Antes mesmo da Bienal abrir suas portas, outro vídeo já tinha dado o que falar: “Inferno”, de Yael Bartana. Na obra de 2013, ainda inédita no país, a artista de origem holandesa e israelense simula a destruição do novo megatemplo da Igreja Universal em São Paulo, testando os limites entre realidade e ficção. Depois de ser objeto de uma denúncia ao Ministério Público por incitar o preconceito religioso (que terminou sendo arquivada), a obra promete ser uma das atrações mais procuradas pelos visitantes.

"Wonderland", do turco Halil Altindere.
"Wonderland", do turco Halil Altindere.Pilot Galeri Istanbul

Os cinco principais curadores – todos estrangeiros – refutam a ideia de uma Bienal brasileira ou até mesmo latino-americana, mas se preocuparam em situá-la no “Sul”, não do ponto de vista geográfico e sim conceitual, pensando no que costuma ficar fora do sistema. Daí vem a escolha por artistas mais situados à margem do mercado e pelo mote que guia esta edição: “Como (...) coisas que não existem”. “Nos concentramos no presente e em modos de existência menos aceitos dentro de uma sociedade normalizada”, explicou a curadora espanhola Nuria Enguita. “Com isso, claro que há polêmica”.

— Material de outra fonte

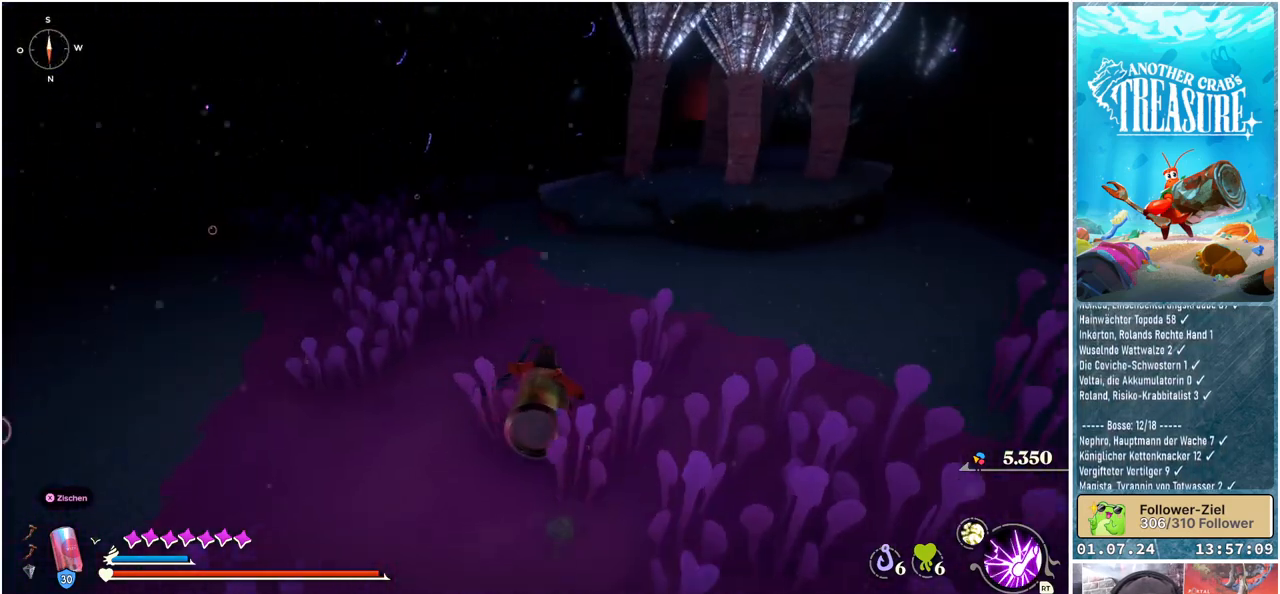
{"buttons": [], "left_stick": "up", "right_stick": "center", "events": []}
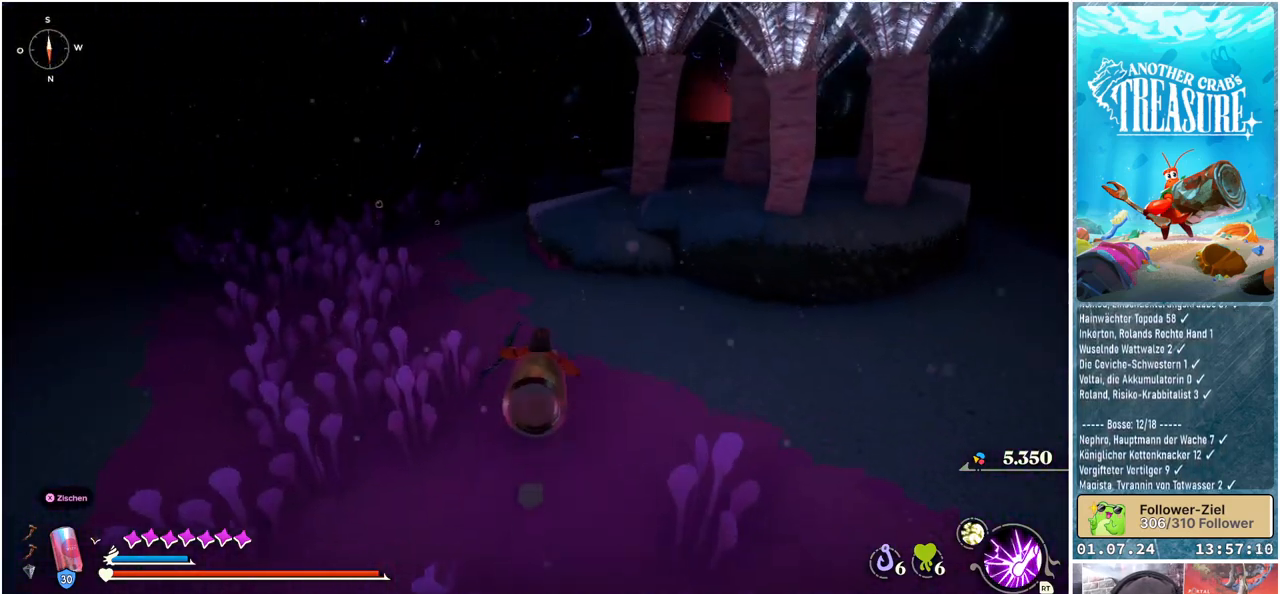
{"buttons": [], "left_stick": "up", "right_stick": "center", "events": []}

A primeira das várias polêmicas esperadas foi despertada pela ofensiva israelense em Gaza, que mobilizou na 55 artistas a assinar uma carta contra o apoio financeiro dado por Israel à mostra – 90 mil reais do orçamento total de 24 milhões. O movimento, capitaneado pelo artista plástico, arquiteto e escritor libanês Tony Chakar, fez com que a organização devolvesse o dinheiro.

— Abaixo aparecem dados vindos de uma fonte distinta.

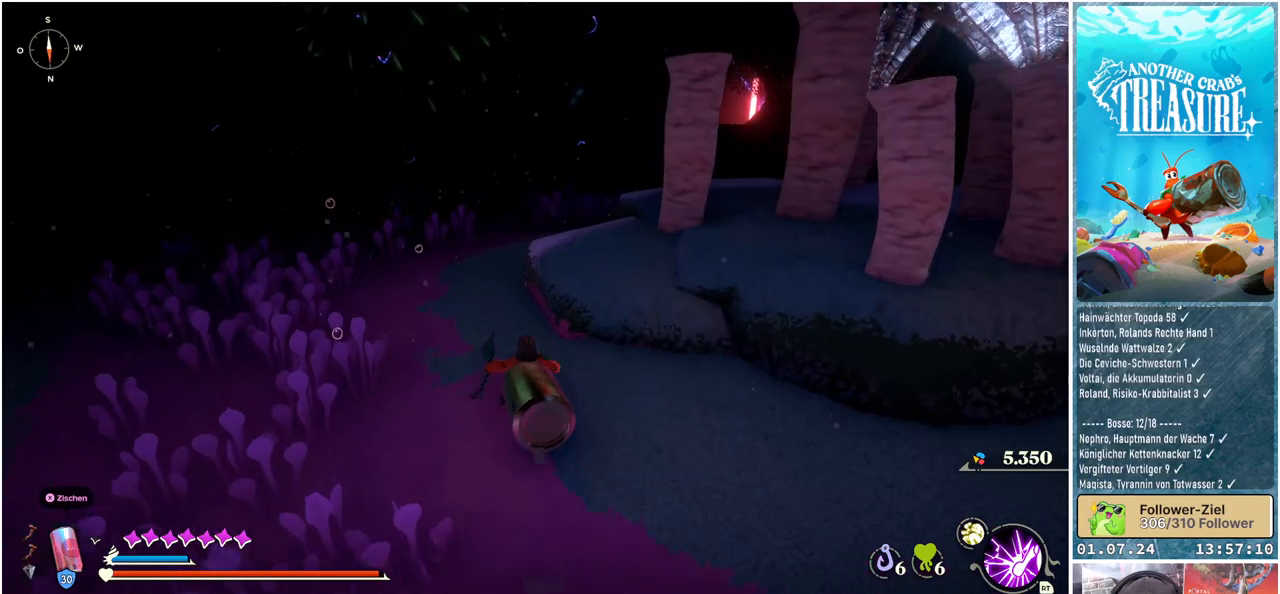
{"buttons": [], "left_stick": "up", "right_stick": "center", "events": []}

O pavilhão da Bienal durante o processo de montagem.
O pavilhão da Bienal durante o processo de montagem.Pedro Ivo Trasferetti

Pablo Lafuente, o outro espanhol do grupo de curadores, opina que “as pessoas não devem ter conhecimento artístico” para encontrar seu lugar nesta Bienal. “Nosso objetivo foi propiciar encontros abertos e gerar discussões a partir de obras e artistas que sejam capazes de se relacionar com questões contemporâneas e de intervir nelas”, explica. Assim como seus colegas, ele acredita na “crise da ideia de representação”, não só de um eixo curatorial, mas de uma arte que se separa do todo. “Esperamos que essa seja uma caixa de ressonância da sociedade e também uma oportunidade de abraçar uma força artística transformadora.”